[Extracted page text data]

---------------

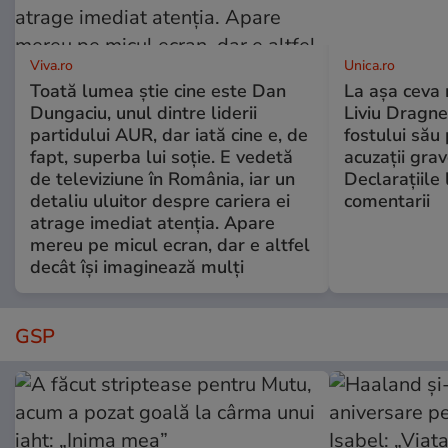
Viva.ro
Unica.ro
Toată lumea știe cine este Dan
La așa ceva 
Dungaciu, unul dintre liderii
Liviu Dragne
partidului AUR, dar iată cine e, de
fostului său 
fapt, superba lui soție. E vedetă
acuzații grav
de televiziune în România, iar un
Declarațiile 
detaliu uluitor despre cariera ei
comentarii
atrage imediat atenția. Apare
mereu pe micul ecran, dar e altfel
decât își imaginează mulți
GSP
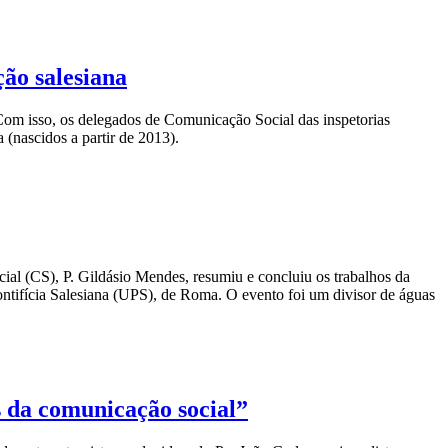
ão salesiana
Com isso, os delegados de Comunicação Social das inspetorias
(nascidos a partir de 2013).
cial (CS), P. Gildásio Mendes, resumiu e concluiu os trabalhos da
tifícia Salesiana (UPS), de Roma. O evento foi um divisor de águas
s da comunicação social”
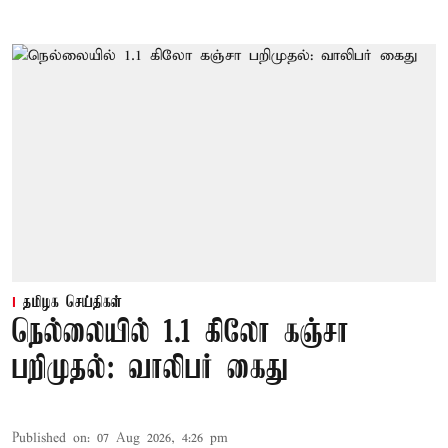
தமிழக செய்திகள்
நெல்லையில் 1.1 கிலோ கஞ்சா
பறிமுதல்: வாலிபர் கைது
Published on
:
07 Aug 2026, 4:26 pm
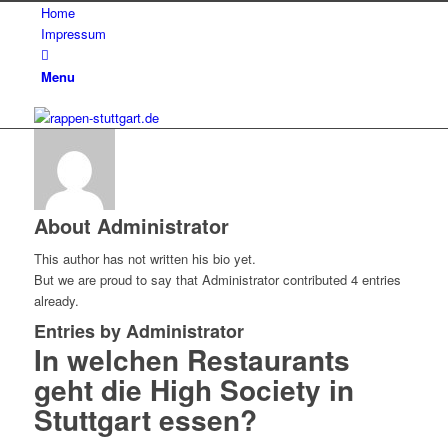
Home
Impressum
Menu
About
Administrator
This author has not written his bio yet.
But we are proud to say that
Administrator
contributed 4 entries
already.
Entries by Administrator
In welchen Restaurants
geht die High Society in
Stuttgart essen?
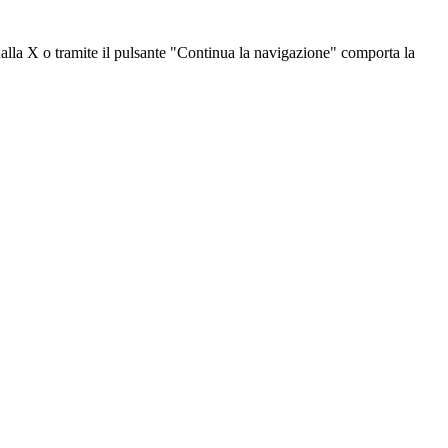
dalla X o tramite il pulsante "Continua la navigazione" comporta la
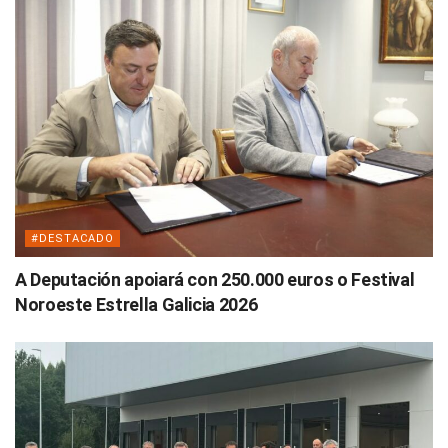
#DESTACADO
A Deputación apoiará con 250.000 euros o Festival
Noroeste Estrella Galicia 2026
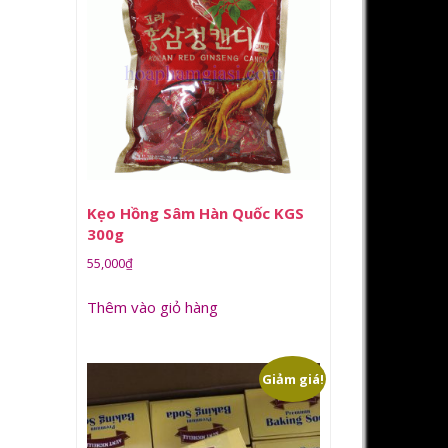
Kẹo Hồng Sâm Hàn Quốc KGS
300g
55,000
₫
Thêm vào giỏ hàng
Giảm giá!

---------------

▸ Assignment: Collect every line with the string "cine" from the records, and copy each.

▸ Solved problem:
Toată lumea știe cine este Dan
partidului AUR, dar iată cine e, de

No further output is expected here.